[[ EXERCISE DATA, beginning ]]

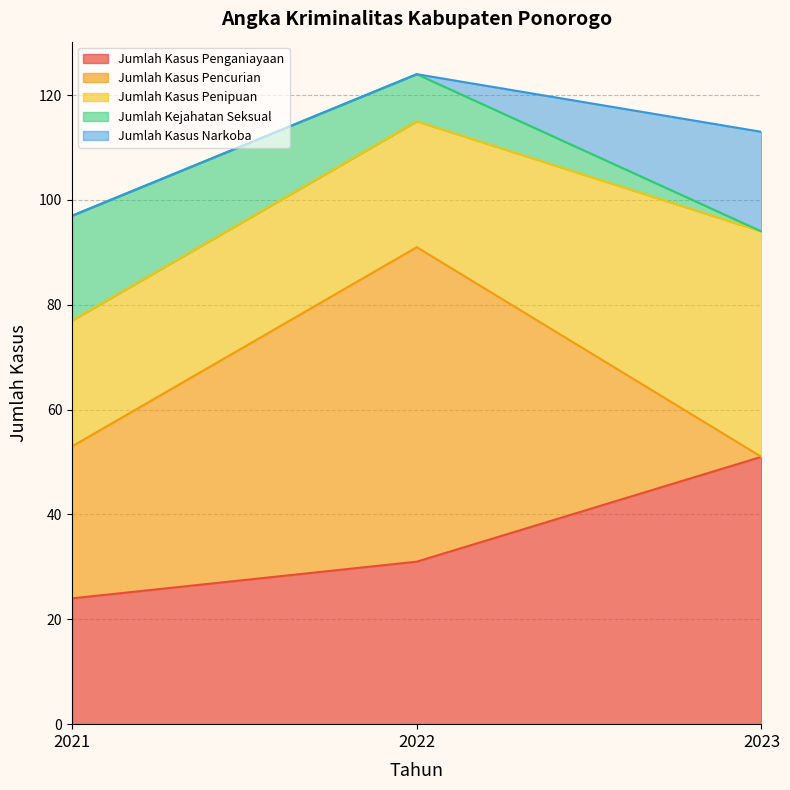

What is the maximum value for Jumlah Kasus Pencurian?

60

[[ EXERCISE DATA, end ]]
[[ EXERCISE DATA, beginning ]]

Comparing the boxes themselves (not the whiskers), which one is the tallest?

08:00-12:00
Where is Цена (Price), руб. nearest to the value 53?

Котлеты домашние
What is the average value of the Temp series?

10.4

[[ EXERCISE DATA, end ]]

**TRY IT**. Identify every line above that contains the word "value", and copy each of those lines in full.

**EXERCISE RESPONSE**.
What is the maximum value for Jumlah Kasus Pencurian?
Where is Цена (Price), руб. nearest to the value 53?
What is the average value of the Temp series?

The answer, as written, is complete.